- Jul 2018
- Hong Kong
Just taking contemporary people as example : Philip II, Seleucus, Ptolemy, Memnon of Rhodes, Eumenes, or even Darius III (yes, do not underrate this Persian king)....dare you assert that Alexander was greater than them because he had stronger leadership, charisma or ability than them ? It's just like saying that Cao Cao was greater than Yuan Shao in military leadership, or Tokugawa Ieyasu was greater than Ishida Mitsunari in charisma and political ability. Indeed, indeed, throwing away the veil of heroism based on the standard of victors and defeated, you'll find that situation is much complicated beyond your comprehension focusing on several key leaders' ability or role only.
We Chinese have a proverb : It's the tide creates heroes, rather than heroes create the tide. (時勢造英雄)
Ability and leadership are essential for being great, but it also requires status, rank, bloodline, patrons, reputation or vast support to make you great.
Why Liu Bei personally "invited" Zhuge Liang for joining his cause ? Just because Zhuge Liang had extraordinary talents !? If you think so, then surely you do not comprehend the huge impact of those "prominent-scholar families" (I could not find a better translation of 豪門世族). Zhuge Liang was heavily mythified as a godlike person just like Alexander the Great somehow, so powerful, so amazing ! Just like their subordinates, their contemporaries were nothing more than a "symbol" in comparison with this holiest person in the contemporary era.
Darius III might be inferior than Alexander the Great in overall military leadership and bravery as popular evaluated, but there were a dozen of Persian satraps / generals / admirals ever fought Alexander's army or navy. Historical records didn't narrate their deeds, planning and thought in detail doesn't mean they were inferior than Alexander in these field. And Alexander the Great had numerous able generals and right-hand men as his aid.
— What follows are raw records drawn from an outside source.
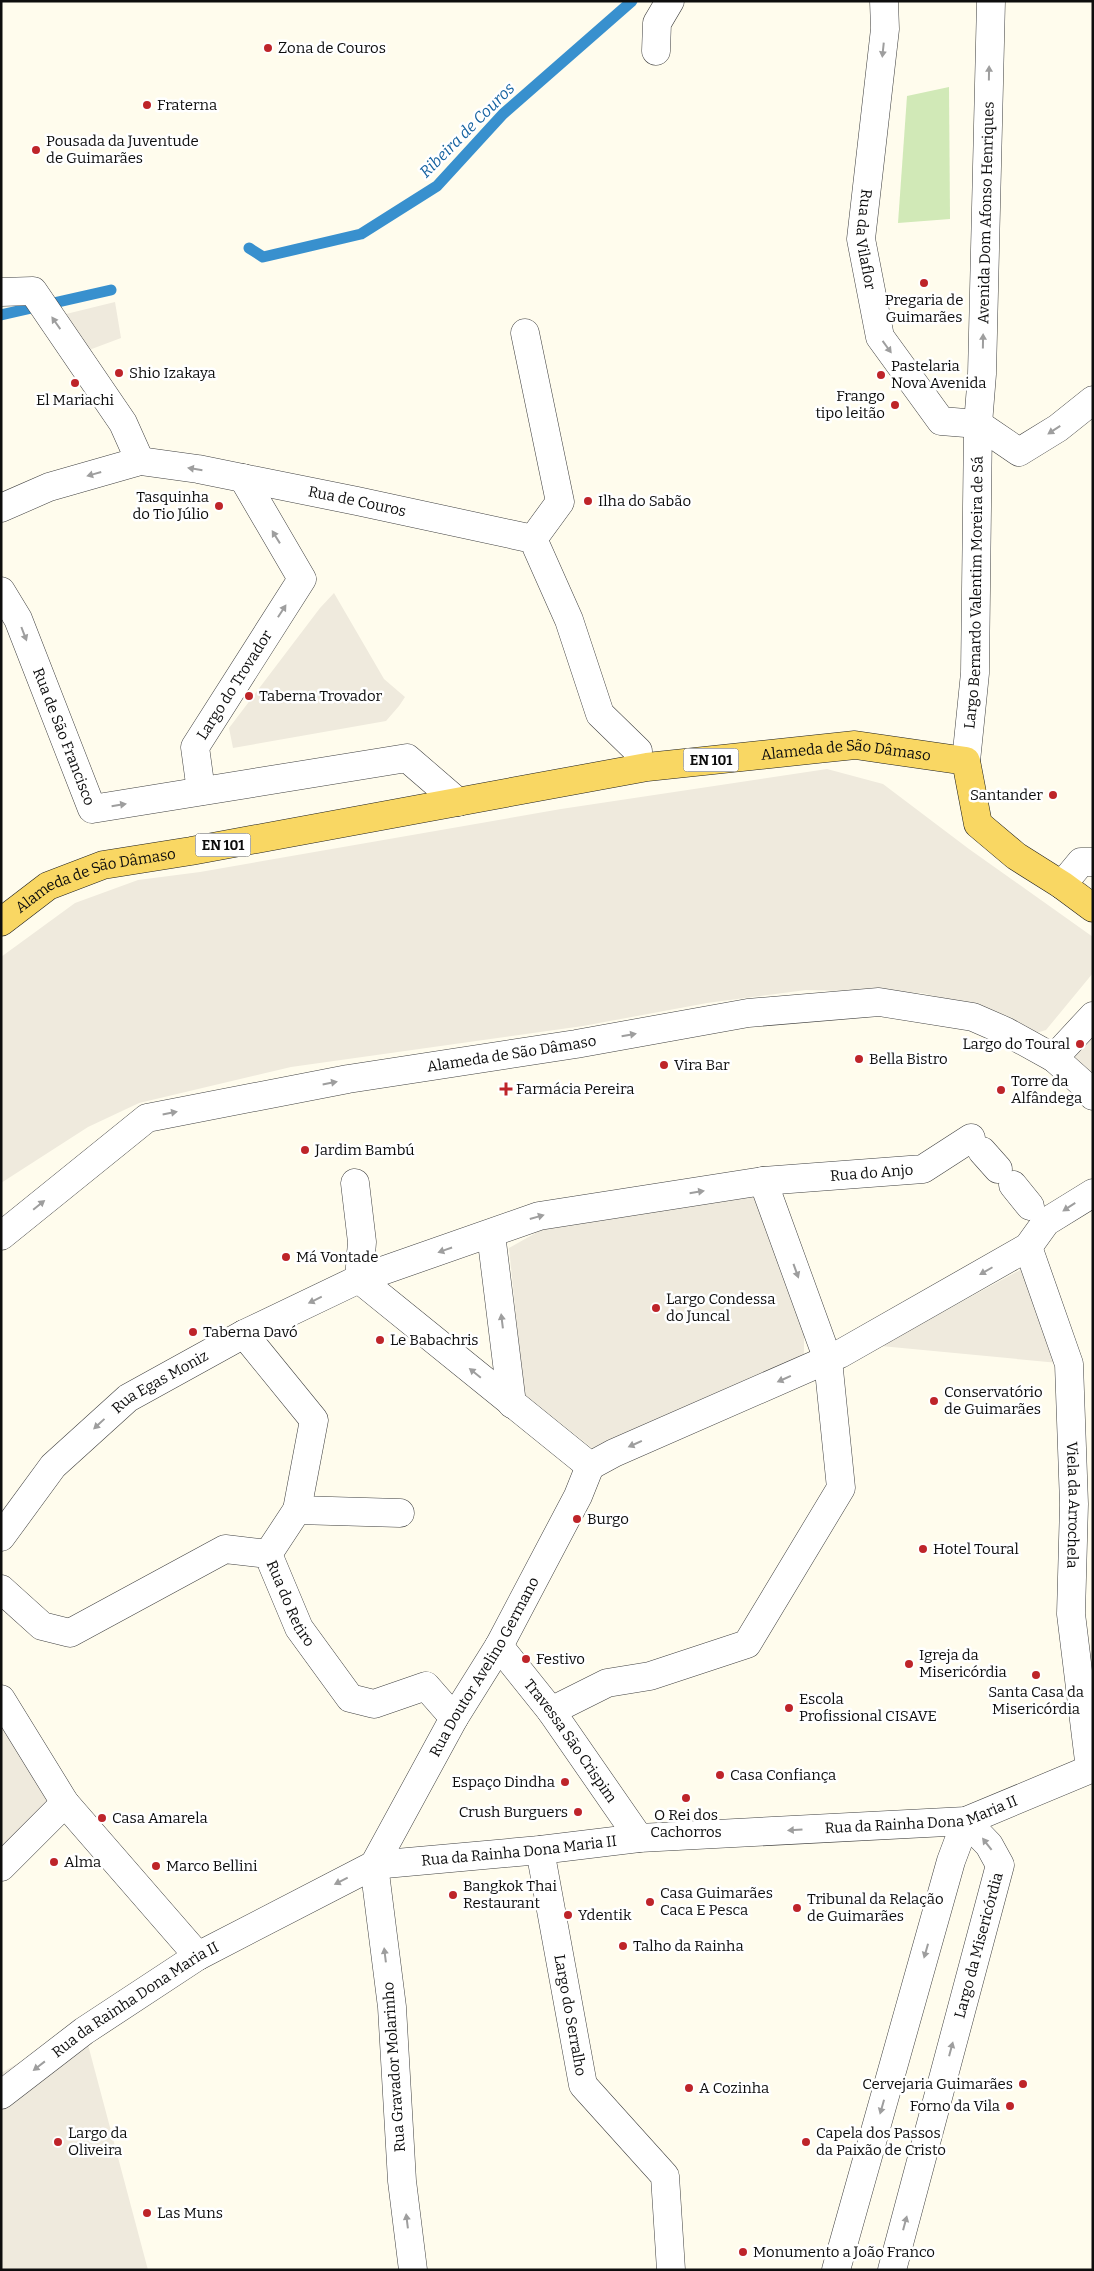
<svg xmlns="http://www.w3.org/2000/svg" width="1094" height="2271" viewBox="0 0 1094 2271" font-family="Bitter,serif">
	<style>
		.green { fill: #d1e9b7 }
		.plaza { fill: #efeadd }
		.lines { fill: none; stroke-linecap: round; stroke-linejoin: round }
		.stream { stroke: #3890ce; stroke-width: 11 }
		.minor-casing { stroke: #404040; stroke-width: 29 }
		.major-casing { stroke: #1e1e1e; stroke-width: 29 }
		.minor { stroke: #fff; stroke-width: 28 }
		.major { stroke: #f9d763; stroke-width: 28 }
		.oneway { fill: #9e9e9e }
		.poi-dot { fill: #be2429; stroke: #fff; stroke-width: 2 }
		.labels { text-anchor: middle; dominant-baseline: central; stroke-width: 5; stroke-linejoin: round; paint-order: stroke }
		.shield { fill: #fff; stroke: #565656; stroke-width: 1 }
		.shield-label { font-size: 14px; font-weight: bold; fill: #0d0d0d }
		.poi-label { font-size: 15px; fill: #0d0d0d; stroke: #fff; text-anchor: start }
		.street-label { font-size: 15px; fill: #0d0d0d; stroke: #fff }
		.water-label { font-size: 16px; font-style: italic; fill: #1562a0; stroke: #fff }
	</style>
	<rect width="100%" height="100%" fill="#fffced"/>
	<!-- green -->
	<path class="green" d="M949 87 950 219 898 223 907 96Z"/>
	<!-- plaza -->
	<path class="plaza" d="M115 302 121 338 89 350 66 314Z
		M334 593 384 679 405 697 399 706 386 721 233 748 229 728 320 608Z
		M827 769 883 784 969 849 1093 937V973L1046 1030 1036 1033 1010 1017 985 1008 922 993 806 990 707 1003 583 1026 291 1067 139 1103 88 1127 1 1183V957L75 903 138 880 200 872 561 809Z
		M1093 1016V1096L1054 1058Z
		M754 1196 789 1282 804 1334V1359L592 1448 524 1394 509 1248 541 1230Z
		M1031 1264 1069 1364 881 1346Z
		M1 1702 68 1815 1 1882Z
		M83 2026 148 2270H1V2073Z"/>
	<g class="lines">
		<!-- stream -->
		<path class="stream" d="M249 248 263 257 361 234 437 186 503 114 632 1
			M1 315 111 290"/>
		<defs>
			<g id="minor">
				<path id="s1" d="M884 1 885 29 861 239 880 337 941 421 978 424 1019 452 1058 428 1093 400"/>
				<path d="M656 51 657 23 670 1"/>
				<path d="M1 292 33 291 123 423 140 461"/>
				<path d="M525 333 560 502 533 539"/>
				<path id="s2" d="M1 508 49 487 140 461 198 469 357 501 533 539 569 620 600 714 638 751"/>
				<path id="s3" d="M1 591 18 619 92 809 407 758 458 802"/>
				<path id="s4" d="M966 761 975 673 978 424 982 374 991 1"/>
				<path id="s5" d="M201 791 195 747 302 579 243 478"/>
				<path d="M1062 885 1081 862H1093"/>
				<path d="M1054 1058 1093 1016"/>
				<path d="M982 1151 998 1169"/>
				<path id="s6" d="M763 1181 923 1169 971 1138"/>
				<path d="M355 1183 362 1242 359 1279"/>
				<path d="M1013 1185 1030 1206"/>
				<path d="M491 1234 512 1404"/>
				<path id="s7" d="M1 1236 147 1118 348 1079 576 1044 748 1013 879 1002 973 1017 1005 1031 1054 1058 1090 1090 1093 1096"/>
				<path id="s8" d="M1028 1247 1069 1364 1074 1504 1071 1614 1090 1769"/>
				<path d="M359 1279 590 1466 614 1453 840 1354 1028 1247 1046 1222 1093 1193"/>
				<path d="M244 1334 314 1420 297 1510"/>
				<path id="s9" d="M1 1537 53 1466 128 1398 244 1334 359 1279 539 1216 763 1181 828 1360 841 1488 747 1644 650 1676 607 1683 551 1711"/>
				<path d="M268 1554 297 1510 400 1513"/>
				<path id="s10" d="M1 1589 42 1626 70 1633 225 1549 268 1554 299 1628 350 1698 374 1704 426 1686 454 1718"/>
				<path id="s11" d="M499 1646 551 1711 639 1838"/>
				<path d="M1 1699 65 1803 198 1956"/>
				<path id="s12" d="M540 1850 583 2085 665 2176 671 2270"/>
				<path d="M1 1867 65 1803"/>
				<path id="s13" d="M1 2095 84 2031 198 1956 374 1865 540 1850 639 1838 966 1821 1093 1768"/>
				<path id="s14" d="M413 2270 402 2181 392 2007 374 1865 454 1718 499 1646 578 1496 590 1466"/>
				<path d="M836 2270 951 1861 966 1821"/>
				<path id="s15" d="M892 2270 1000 1865 989 1845 966 1821"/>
			</g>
			<g id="major">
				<path id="s16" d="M1 922 48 886 103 865 191 851 647 767 855 745 966 761 978 824 1016 856 1062 885 1093 908"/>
			</g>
		</defs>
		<!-- minor casing -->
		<use href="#minor" class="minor-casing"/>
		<!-- major casing -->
		<use href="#major" class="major-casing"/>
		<!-- minor -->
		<use href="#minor" class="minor"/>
		<!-- major -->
		<use href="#major" class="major"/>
	</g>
	<!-- one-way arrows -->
	<defs><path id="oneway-solid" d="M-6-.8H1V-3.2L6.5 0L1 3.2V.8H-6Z" transform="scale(1.25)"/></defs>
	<g class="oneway">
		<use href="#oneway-solid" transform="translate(883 50) rotate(96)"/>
		<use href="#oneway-solid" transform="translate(989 73) rotate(-89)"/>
		<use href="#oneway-solid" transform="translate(56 323) rotate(-125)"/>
		<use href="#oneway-solid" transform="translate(983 341) rotate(-89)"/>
		<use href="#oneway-solid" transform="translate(887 347) rotate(54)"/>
		<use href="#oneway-solid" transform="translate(1054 430) rotate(147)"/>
		<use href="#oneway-solid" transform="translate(195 469) rotate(-171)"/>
		<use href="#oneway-solid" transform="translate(94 474) rotate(164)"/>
		<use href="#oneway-solid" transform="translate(276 537) rotate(-122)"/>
		<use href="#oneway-solid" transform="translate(282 611) rotate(-57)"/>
		<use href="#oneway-solid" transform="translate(24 634) rotate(69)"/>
		<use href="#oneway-solid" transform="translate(119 805) rotate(-9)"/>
		<use href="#oneway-solid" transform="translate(629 1035) rotate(-10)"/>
		<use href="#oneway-solid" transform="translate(330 1083) rotate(-11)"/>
		<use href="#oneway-solid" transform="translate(170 1113) rotate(-11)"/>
		<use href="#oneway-solid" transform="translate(697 1192) rotate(-9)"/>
		<use href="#oneway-solid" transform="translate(39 1205) rotate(-39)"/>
		<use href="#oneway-solid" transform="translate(1069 1207) rotate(147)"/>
		<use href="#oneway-solid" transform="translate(537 1217) rotate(-16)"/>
		<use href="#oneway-solid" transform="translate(445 1250) rotate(161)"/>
		<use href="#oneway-solid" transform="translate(796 1271) rotate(70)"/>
		<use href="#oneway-solid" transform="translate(986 1271) rotate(150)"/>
		<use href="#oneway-solid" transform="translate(315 1300) rotate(154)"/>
		<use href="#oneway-solid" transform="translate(502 1321) rotate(-97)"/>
		<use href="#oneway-solid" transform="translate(475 1373) rotate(-141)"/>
		<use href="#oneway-solid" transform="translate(784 1379) rotate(156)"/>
		<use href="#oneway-solid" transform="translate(99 1424) rotate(137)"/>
		<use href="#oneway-solid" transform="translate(635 1444) rotate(156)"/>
		<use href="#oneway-solid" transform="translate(795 1830) rotate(177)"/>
		<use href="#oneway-solid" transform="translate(987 1844) rotate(-128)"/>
		<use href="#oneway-solid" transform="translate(341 1881) rotate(153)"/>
		<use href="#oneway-solid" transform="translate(926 1951) rotate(106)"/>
		<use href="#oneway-solid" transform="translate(385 1955) rotate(-97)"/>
		<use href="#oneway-solid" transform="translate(951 2049) rotate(-75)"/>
		<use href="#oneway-solid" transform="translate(39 2066) rotate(142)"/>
		<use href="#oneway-solid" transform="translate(882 2107) rotate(106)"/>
		<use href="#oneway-solid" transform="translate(407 2221) rotate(-97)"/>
		<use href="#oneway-solid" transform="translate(905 2223) rotate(-75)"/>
	</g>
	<!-- markers -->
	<g class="poi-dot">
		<circle cx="268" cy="48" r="5"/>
		<circle cx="147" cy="105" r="5"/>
		<circle cx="36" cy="150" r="5"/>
		<circle cx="924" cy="283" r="5"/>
		<circle cx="119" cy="373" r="5"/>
		<circle cx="881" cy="375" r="5"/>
		<circle cx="75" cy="383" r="5"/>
		<circle cx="895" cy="405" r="5"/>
		<circle cx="588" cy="501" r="5"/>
		<circle cx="219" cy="506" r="5"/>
		<circle cx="249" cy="696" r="5"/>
		<circle cx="1053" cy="795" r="5"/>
		<circle cx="1080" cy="1044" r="5"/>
		<circle cx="859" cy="1059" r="5"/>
		<circle cx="664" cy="1065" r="5"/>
		<path d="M503.5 1081.5h5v5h5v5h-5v5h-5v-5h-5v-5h5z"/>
		<circle cx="1001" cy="1090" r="5"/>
		<circle cx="305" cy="1150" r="5"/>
		<circle cx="286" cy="1257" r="5"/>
		<circle cx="656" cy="1308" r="5"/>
		<circle cx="193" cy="1332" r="5"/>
		<circle cx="380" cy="1340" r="5"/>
		<circle cx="934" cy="1401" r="5"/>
		<circle cx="577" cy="1519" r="5"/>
		<circle cx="923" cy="1549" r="5"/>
		<circle cx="526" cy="1659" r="5"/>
		<circle cx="909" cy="1664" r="5"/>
		<circle cx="1036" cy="1675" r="5"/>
		<circle cx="789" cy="1708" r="5"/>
		<circle cx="720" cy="1775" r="5"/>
		<circle cx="565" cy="1782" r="5"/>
		<circle cx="686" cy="1798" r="5"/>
		<circle cx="578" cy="1812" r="5"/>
		<circle cx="102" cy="1818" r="5"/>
		<circle cx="54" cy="1862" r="5"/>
		<circle cx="156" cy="1866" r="5"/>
		<circle cx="453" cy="1895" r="5"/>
		<circle cx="650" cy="1902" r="5"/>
		<circle cx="797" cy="1908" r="5"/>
		<circle cx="568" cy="1915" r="5"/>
		<circle cx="623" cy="1946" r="5"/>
		<circle cx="1023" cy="2084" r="5"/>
		<circle cx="689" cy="2088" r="5"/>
		<circle cx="1010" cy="2106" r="5"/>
		<circle cx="58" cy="2142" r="5"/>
		<circle cx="806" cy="2142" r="5"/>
		<circle cx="147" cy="2213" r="5"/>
		<circle cx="743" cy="2252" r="5"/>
	</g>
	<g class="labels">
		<!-- shield labels -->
		<g class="shield">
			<rect x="683.5" y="748.5" width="55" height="23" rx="4"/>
			<rect x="195.5" y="833.5" width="55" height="23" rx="4"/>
		</g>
		<g class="shield-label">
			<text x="711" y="760">EN 101</text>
			<text x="223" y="845">EN 101</text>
		</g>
		<!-- poi labels -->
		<g class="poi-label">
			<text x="278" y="48">Zona de Couros</text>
			<text x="157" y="105">Fraterna</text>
			<text x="46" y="141">Pousada da Juventude<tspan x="46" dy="17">de Guimarães</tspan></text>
			<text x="924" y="300" text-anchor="middle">Pregaria de<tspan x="924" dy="17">Guimarães</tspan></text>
			<text x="891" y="366">Pastelaria<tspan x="891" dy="17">Nova Avenida</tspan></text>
			<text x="129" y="373">Shio Izakaya</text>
			<text x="885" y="396" text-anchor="end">Frango<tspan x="885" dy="17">tipo leitão</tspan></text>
			<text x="75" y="400" text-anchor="middle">El Mariachi</text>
			<text x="209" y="497" text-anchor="end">Tasquinha<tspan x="209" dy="17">do Tio Júlio</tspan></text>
			<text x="598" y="501">Ilha do Sabão</text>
			<text x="259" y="696">Taberna Trovador</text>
			<text x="1043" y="795" text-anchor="end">Santander</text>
			<text x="1070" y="1044" text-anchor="end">Largo do Toural</text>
			<text x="869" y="1059">Bella Bistro</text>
			<text x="674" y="1065">Vira Bar</text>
			<text x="1011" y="1081">Torre da<tspan x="1011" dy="17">Alfândega</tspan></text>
			<text x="516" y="1089">Farmácia Pereira</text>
			<text x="315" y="1150">Jardim Bambú</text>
			<text x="296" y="1257">Má Vontade</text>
			<text x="666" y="1299">Largo Condessa<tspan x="666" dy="17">do Juncal</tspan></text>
			<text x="203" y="1332">Taberna Davó</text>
			<text x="390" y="1340">Le Babachris</text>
			<text x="944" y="1392">Conservatório<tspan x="944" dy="17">de Guimarães</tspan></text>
			<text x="587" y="1519">Burgo</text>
			<text x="933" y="1549">Hotel Toural</text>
			<text x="919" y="1655">Igreja da<tspan x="919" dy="17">Misericórdia</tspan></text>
			<text x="536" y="1659">Festivo</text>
			<text x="1036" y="1692" text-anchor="middle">Santa Casa da<tspan x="1036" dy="17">Misericórdia</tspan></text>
			<text x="799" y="1699">Escola<tspan x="799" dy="17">Profissional CISAVE</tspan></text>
			<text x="730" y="1775">Casa Confiança</text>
			<text x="555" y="1782" text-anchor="end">Espaço Dindha</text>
			<text x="568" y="1812" text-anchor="end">Crush Burguers</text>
			<text x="686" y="1815" text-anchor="middle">O Rei dos<tspan x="686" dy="17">Cachorros</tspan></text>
			<text x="112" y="1818">Casa Amarela</text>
			<text x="64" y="1862">Alma</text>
			<text x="166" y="1866">Marco Bellini</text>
			<text x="463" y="1886">Bangkok Thai<tspan x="463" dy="17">Restaurant</tspan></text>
			<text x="660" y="1893">Casa Guimarães<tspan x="660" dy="17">Caca E Pesca</tspan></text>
			<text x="807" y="1899">Tribunal da Relação<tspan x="807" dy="17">de Guimarães</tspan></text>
			<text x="578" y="1915">Ydentik</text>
			<text x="633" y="1946">Talho da Rainha</text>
			<text x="1013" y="2084" text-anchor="end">Cervejaria Guimarães</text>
			<text x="699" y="2088">A Cozinha</text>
			<text x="1000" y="2106" text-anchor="end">Forno da Vila</text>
			<text x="68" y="2133">Largo da<tspan x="68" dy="17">Oliveira</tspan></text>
			<text x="816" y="2133">Capela dos Passos<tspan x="816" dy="17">da Paixão de Cristo</tspan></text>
			<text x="157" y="2213">Las Muns</text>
			<text x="753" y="2252">Monumento a João Franco</text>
		</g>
		<!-- street labels -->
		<g class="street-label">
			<text stroke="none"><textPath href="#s4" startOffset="549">Avenida Dom Afonso Henriques</textPath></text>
			<text stroke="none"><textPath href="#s1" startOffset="240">Rua da Vilaflor</textPath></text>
			<text stroke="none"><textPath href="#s2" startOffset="368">Rua de Couros</textPath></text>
			<text stroke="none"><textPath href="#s4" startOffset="169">Largo Bernardo Valentim Moreira de Sá</textPath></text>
			<text stroke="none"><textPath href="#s5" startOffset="118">Largo do Trovador</textPath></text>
			<text stroke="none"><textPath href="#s3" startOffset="159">Rua de São Francisco</textPath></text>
			<text stroke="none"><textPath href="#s16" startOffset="871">Alameda de São Dâmaso</textPath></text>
			<text stroke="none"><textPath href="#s16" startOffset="106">Alameda de São Dâmaso</textPath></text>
			<text stroke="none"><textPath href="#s7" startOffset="558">Alameda de São Dâmaso</textPath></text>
			<text stroke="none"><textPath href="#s6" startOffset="109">Rua do Anjo</textPath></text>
			<text stroke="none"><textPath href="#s9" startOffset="225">Rua Egas Moniz</textPath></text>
			<text stroke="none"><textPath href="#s8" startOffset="265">Viela da Arrochela</textPath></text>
			<text stroke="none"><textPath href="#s10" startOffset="358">Rua do Retiro</textPath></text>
			<text stroke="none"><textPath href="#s14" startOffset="634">Rua Doutor Avelino Germano</textPath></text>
			<text stroke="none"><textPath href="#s11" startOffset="119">Travessa São Crispim</textPath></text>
			<text stroke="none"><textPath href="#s13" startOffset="990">Rua da Rainha Dona Maria II</textPath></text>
			<text stroke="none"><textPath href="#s13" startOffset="585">Rua da Rainha Dona Maria II</textPath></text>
			<text stroke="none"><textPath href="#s15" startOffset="336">Largo da Misericórdia</textPath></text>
			<text stroke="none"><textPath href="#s13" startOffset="165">Rua da Rainha Dona Maria II</textPath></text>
			<text stroke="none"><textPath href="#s12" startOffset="168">Largo do Serralho</textPath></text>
			<text transform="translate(394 2067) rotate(-94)">Rua Gravador Molarinho</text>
		</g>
		<!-- water labels -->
		<g class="water-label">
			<text transform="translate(467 130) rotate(-45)">Ribeira de Couros</text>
		</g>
	</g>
	<!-- border -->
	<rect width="1094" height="2271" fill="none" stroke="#0d0d0d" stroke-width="5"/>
</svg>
Alexander the Great might be one of the greatest military commander in antiquity. But if someone is fantastic enough to attribute the fall of the Persian Empire entirely to his incredible talents of military leadership and even treat him like the "God" who is invincible and undefeatable, then I have to say : their mind is stuffed with all of those "fairy tales".
Indeed, no matter how talented a person was, how charismatic and noble he is, he would be abandoned if he violates or fails to satisfy the "common interest" — think about how Eumenes was betrayed to Antigonus by the Silver Shield mercilessly, you'll understand what is the meaning of "every person is bornt with blood and brain" — my point is : those so-called great military or political leaders are so holy and exalted merely because their cause earned the majority of their men's support. Their leadership could satisfy all factions within the internal camp, that's why he could continue to be "great" by performing his courage and skillful rule keeping his men united.
Moreover, it requires extraordinary luck for achieving astounding success like of Alexander the Great. Imagine it, if a single arrow from the Persian army struck him in the Battle of Granicus River, and his career ended there as he perished, anybody would still think him a "great conqueror" ?
History is the result of great game involved with multiple sides and players. Yes, nobody deny that Alexander is one of the greatest people whether in the contemporary era or later era, but mythify him by claiming that it's all (or largely) his credit for the conquest and victory he had done while ignoring all the other relevant factors / figures promoting his triumph is not helping us comprehend about Alexander's role in leadership and planning of the campaign.